Could you copy out the material below word for word, leaving the pictures out of your answer?
----------------
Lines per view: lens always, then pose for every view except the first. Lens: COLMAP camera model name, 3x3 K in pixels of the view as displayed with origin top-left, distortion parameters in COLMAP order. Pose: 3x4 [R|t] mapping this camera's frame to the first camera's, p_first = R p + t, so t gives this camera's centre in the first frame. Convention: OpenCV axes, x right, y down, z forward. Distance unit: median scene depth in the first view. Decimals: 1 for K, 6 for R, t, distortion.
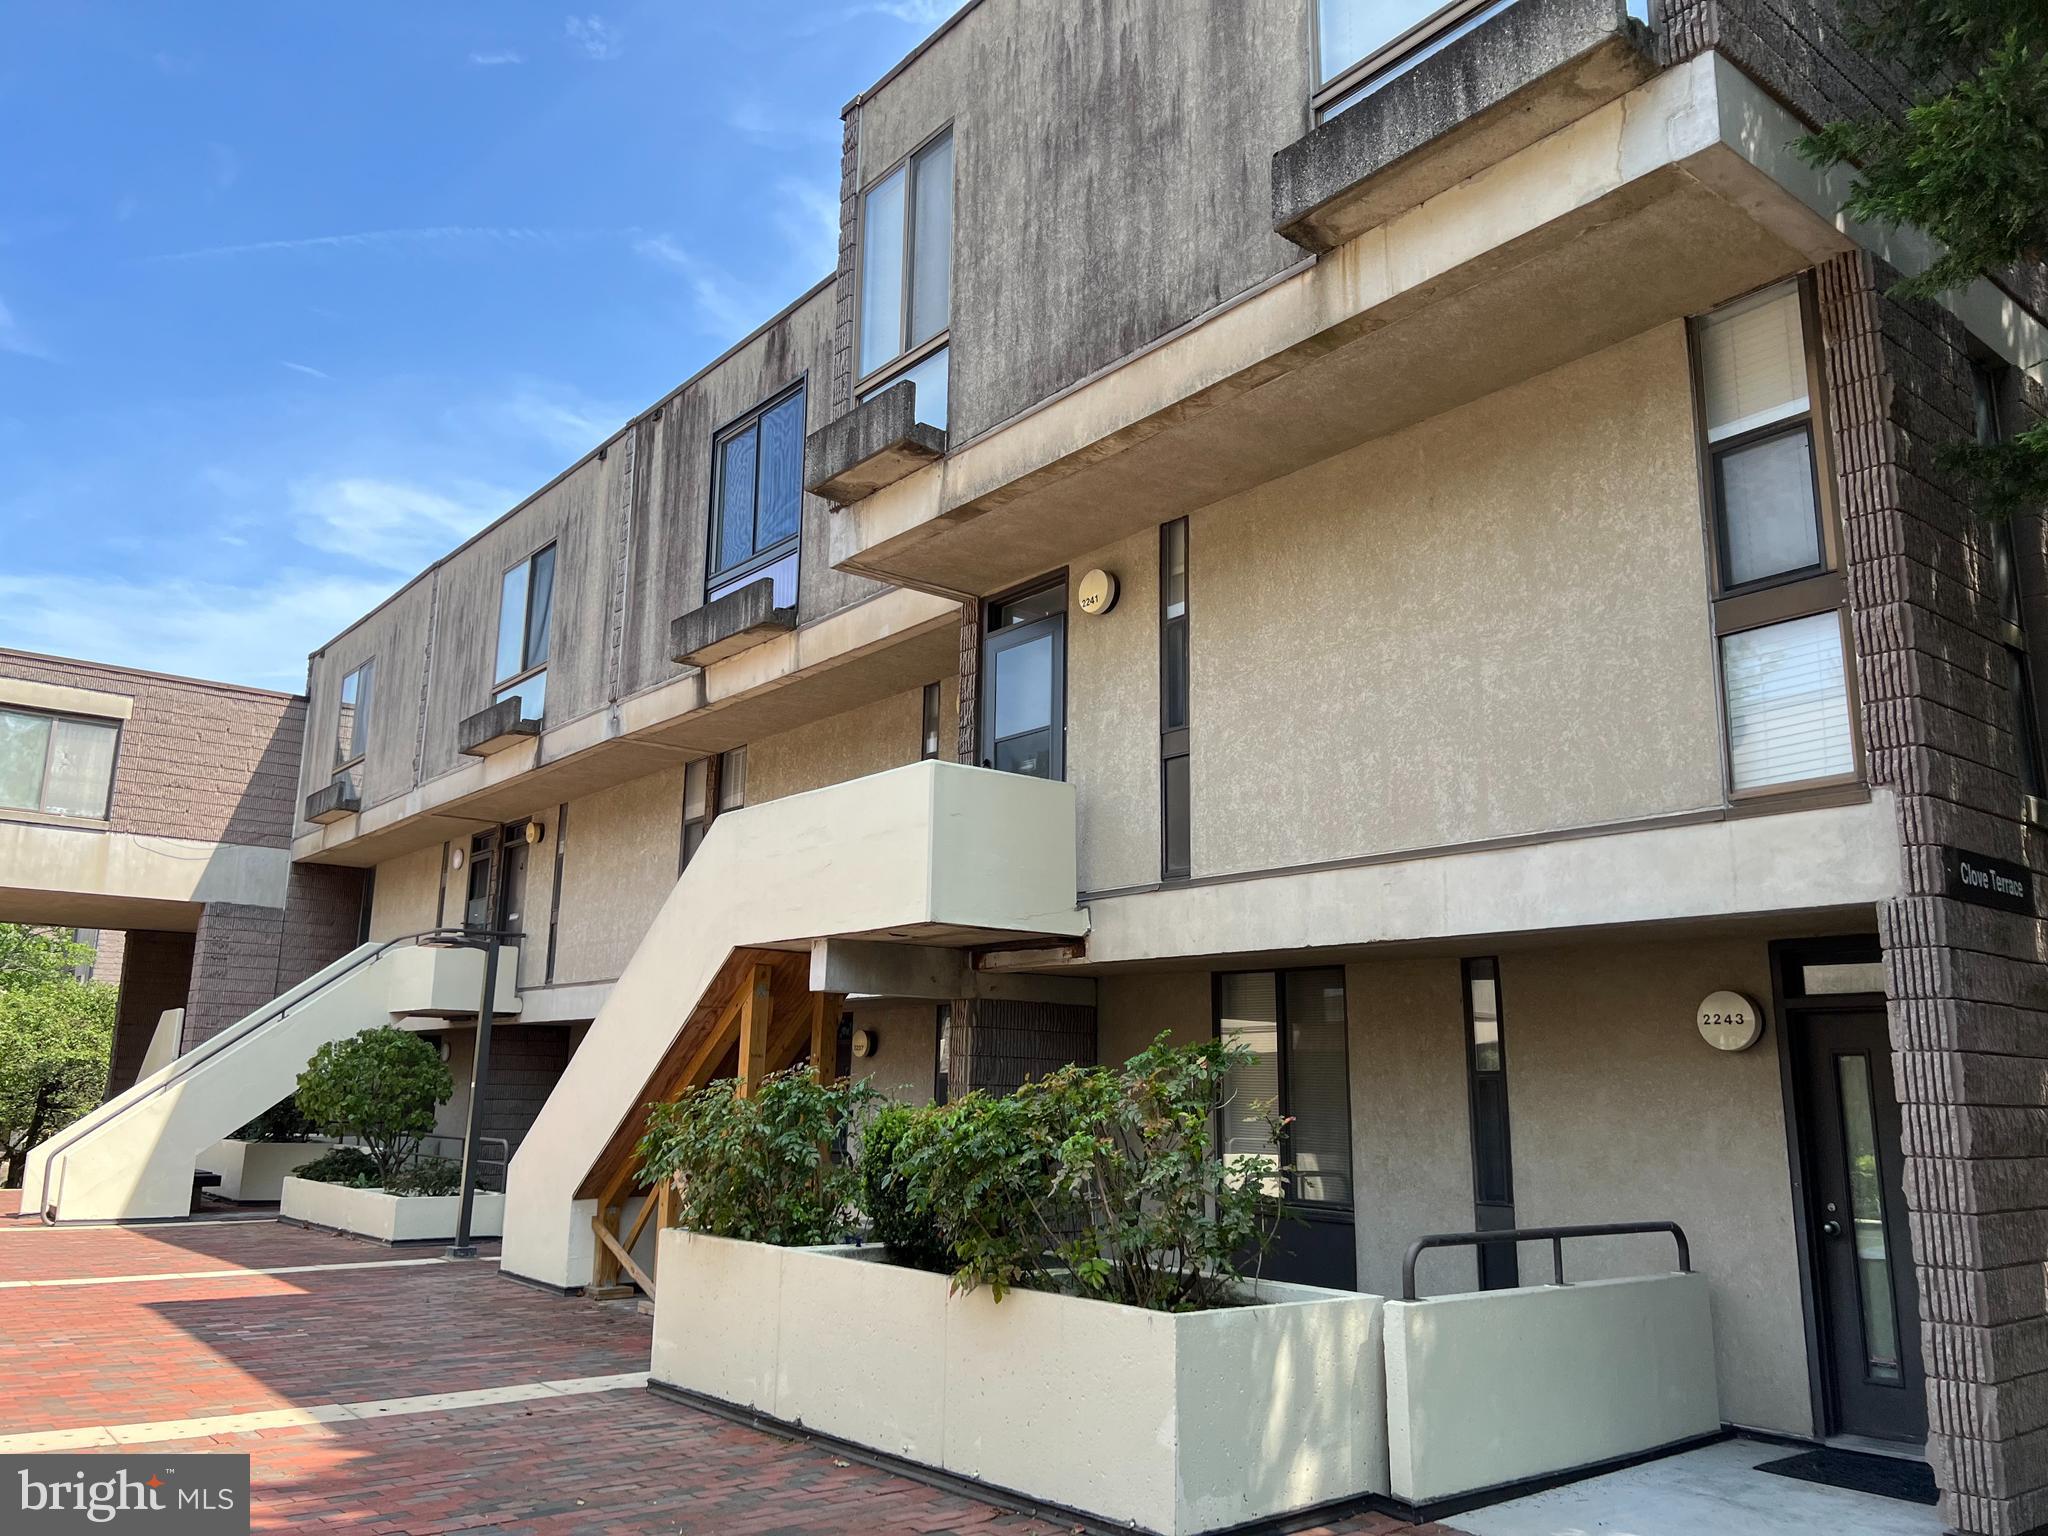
lens RADIAL K [[1541.7, 0, 1021.8], [0, 1541.7, 770.0], [0, 0, 1]] dist [0.041083, -0.038014]
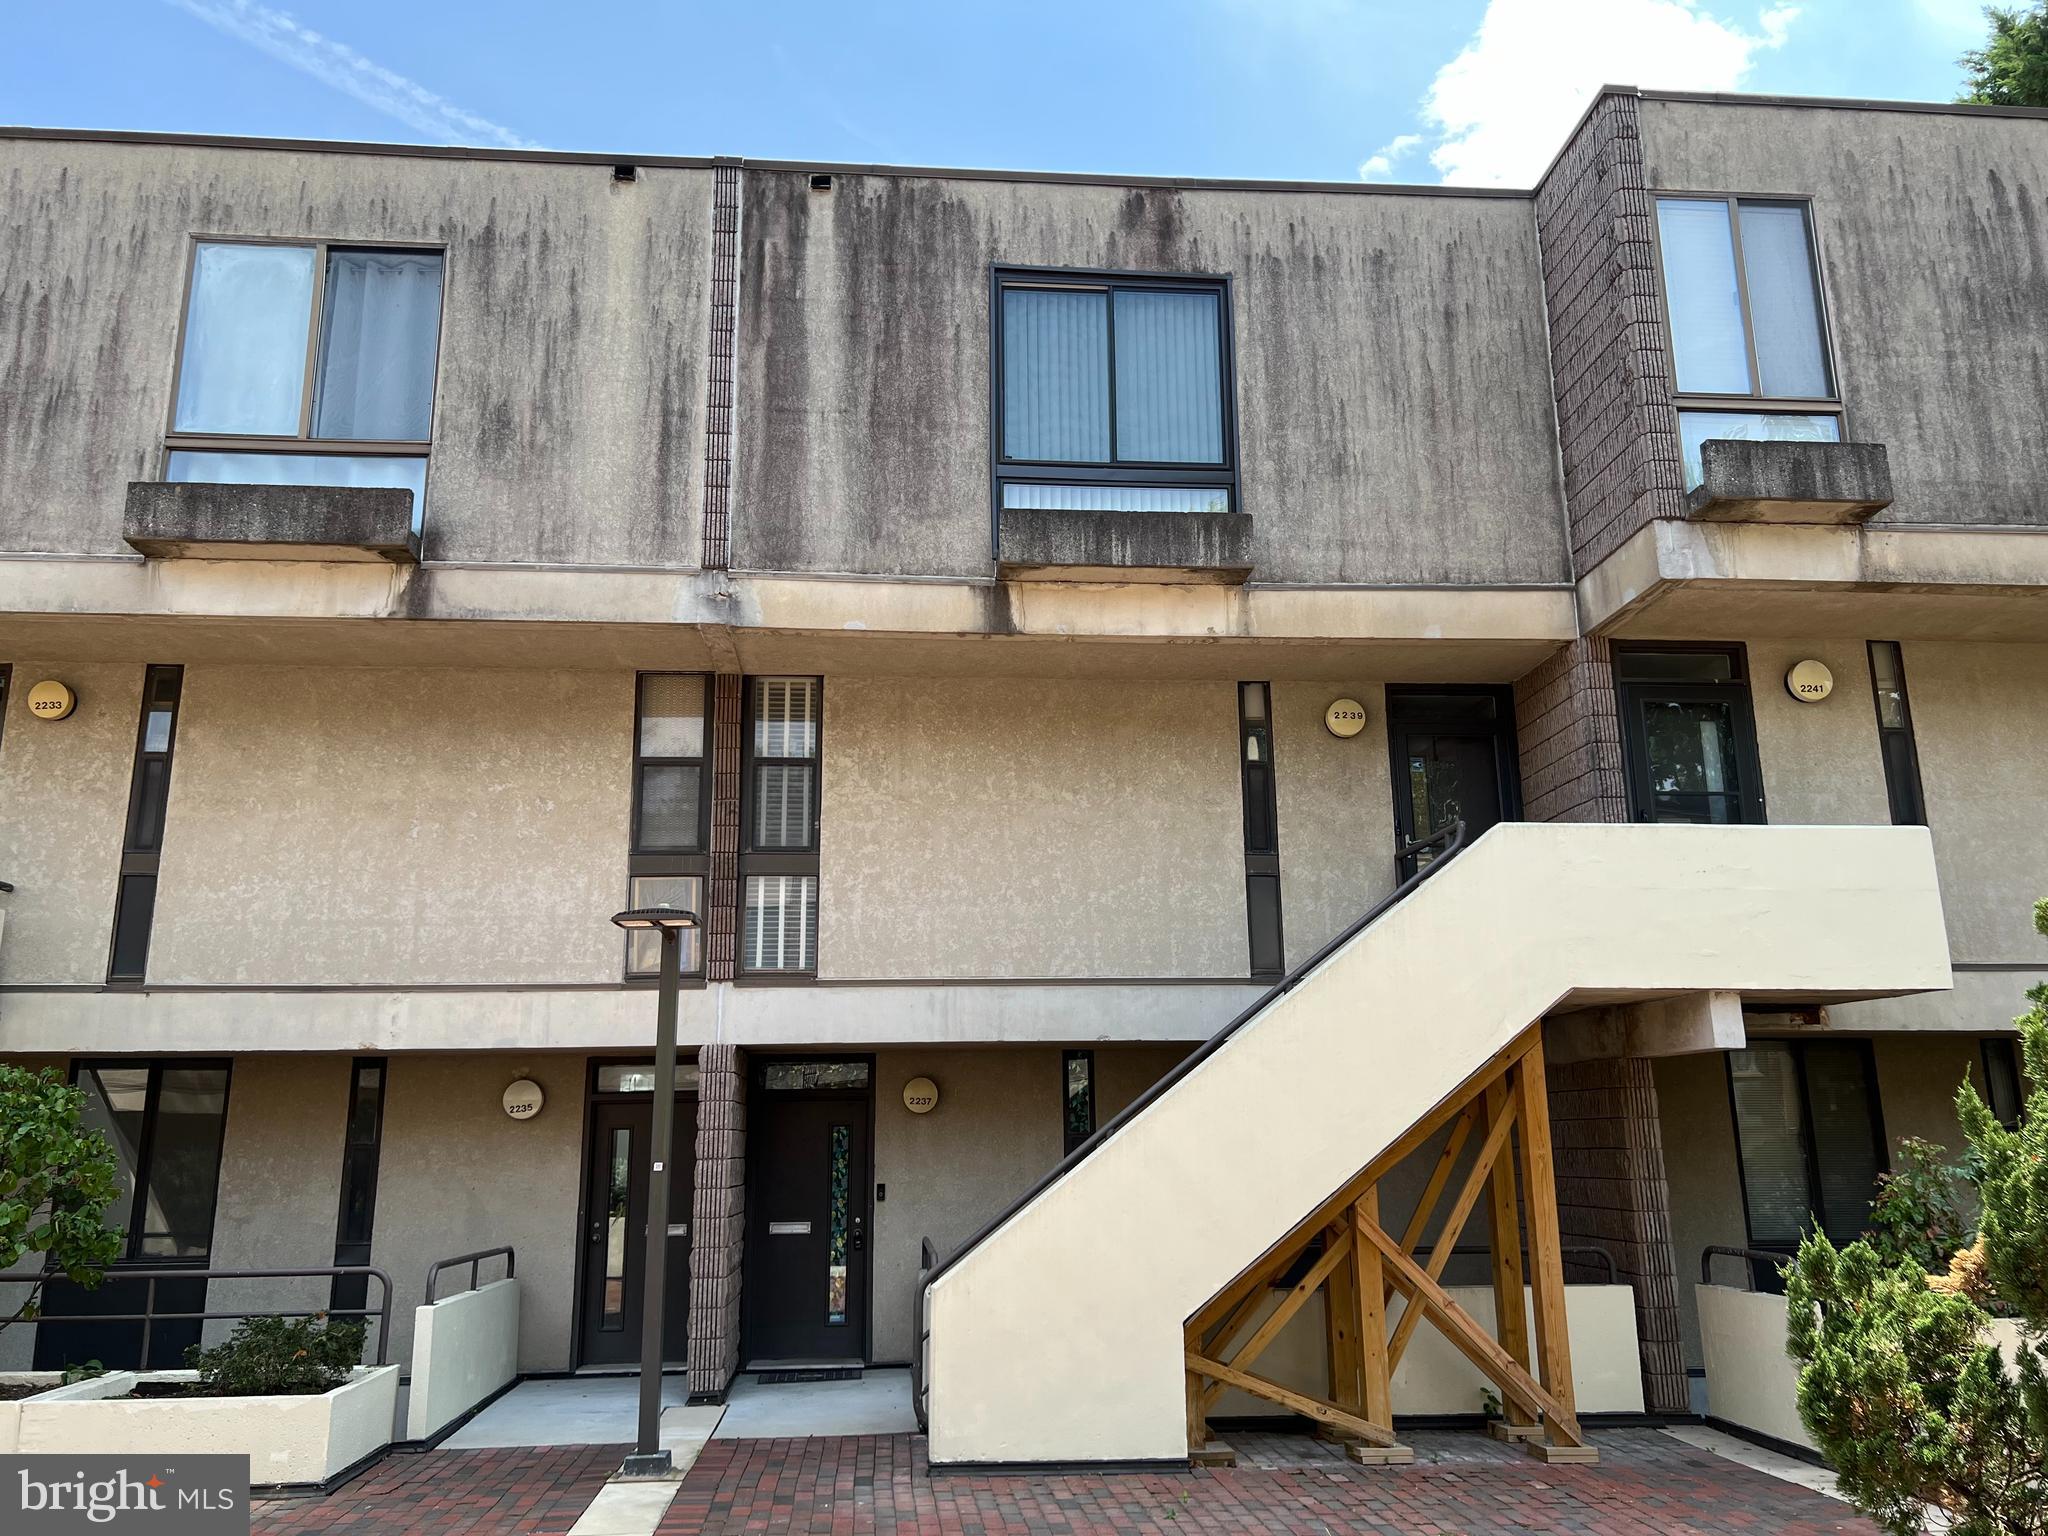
lens RADIAL K [[1541.7, 0, 1014.5], [0, 1541.7, 765.9], [0, 0, 1]] dist [0.041083, -0.038014]
pose [[0.559676, 0.173549, 0.810335, -1.133486], [-0.150695, 0.982836, -0.106413, 0.140951], [-0.814895, -0.062557, 0.576223, 0.832259]]
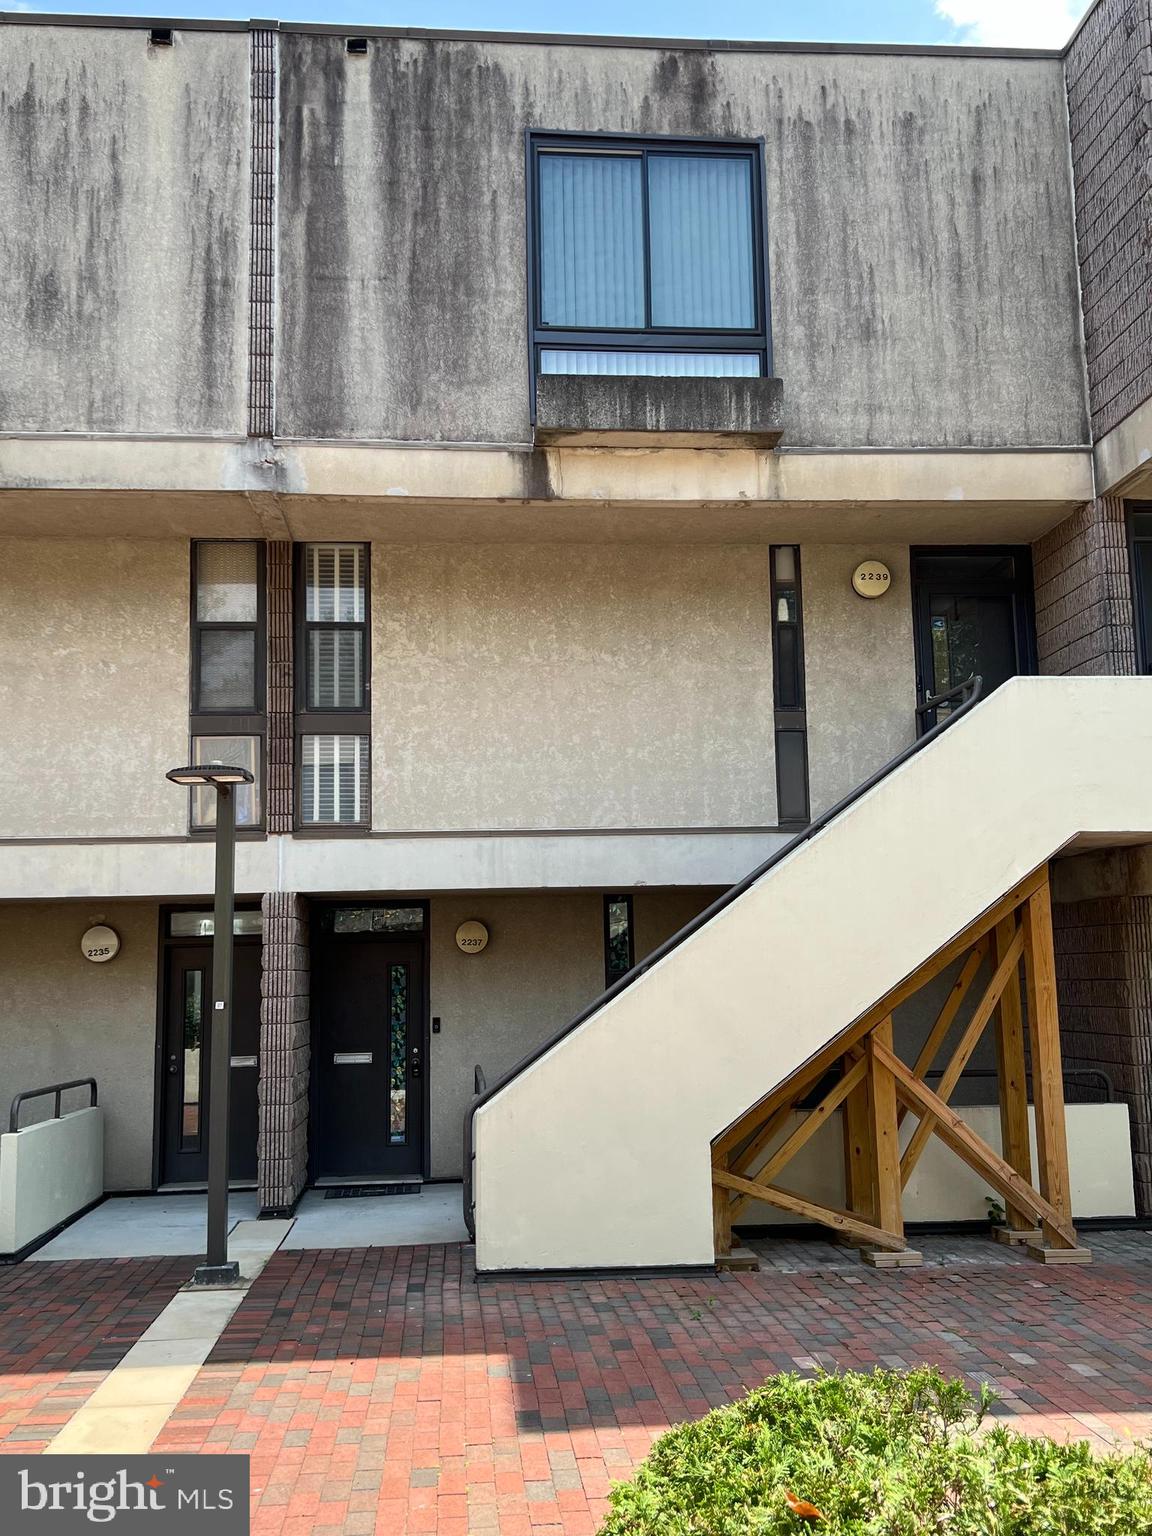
lens RADIAL K [[1442.1, 0, 572.6], [0, 1442.1, 774.3], [0, 0, 1]] dist [0.020399, 0.000000]
pose [[0.554713, 0.088191, 0.827355, -1.115962], [-0.141916, 0.989824, -0.010360, 0.141620], [-0.819850, -0.111668, 0.561584, 0.837992]]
----------------
## RESULT OF THE TASK:
Lines per view: lens always, then pose for every view except the first. Lens: COLMAP camera model name, 3x3 K in pixels of the view as displayed with origin top-left, distortion parameters in COLMAP order. Pose: 3x4 [R|t] mapping this camera's frame to the first camera's, p_first = R p + t, so t gives this camera's centre in the first frame. Convention: OpenCV axes, x right, y down, z forward. Distance unit: median scene depth in the first view. Decimals: 1 for K, 6 for R, t, distortion.
lens RADIAL K [[1541.7, 0, 1021.8], [0, 1541.7, 770.0], [0, 0, 1]] dist [0.041083, -0.038014]
lens RADIAL K [[1541.7, 0, 1014.5], [0, 1541.7, 765.9], [0, 0, 1]] dist [0.041083, -0.038014]
pose [[0.559676, 0.173549, 0.810335, -1.133486], [-0.150695, 0.982836, -0.106413, 0.140951], [-0.814895, -0.062557, 0.576223, 0.832259]]
lens RADIAL K [[1442.1, 0, 572.6], [0, 1442.1, 774.3], [0, 0, 1]] dist [0.020399, 0.000000]
pose [[0.554713, 0.088191, 0.827355, -1.115962], [-0.141916, 0.989824, -0.010360, 0.141620], [-0.819850, -0.111668, 0.561584, 0.837992]]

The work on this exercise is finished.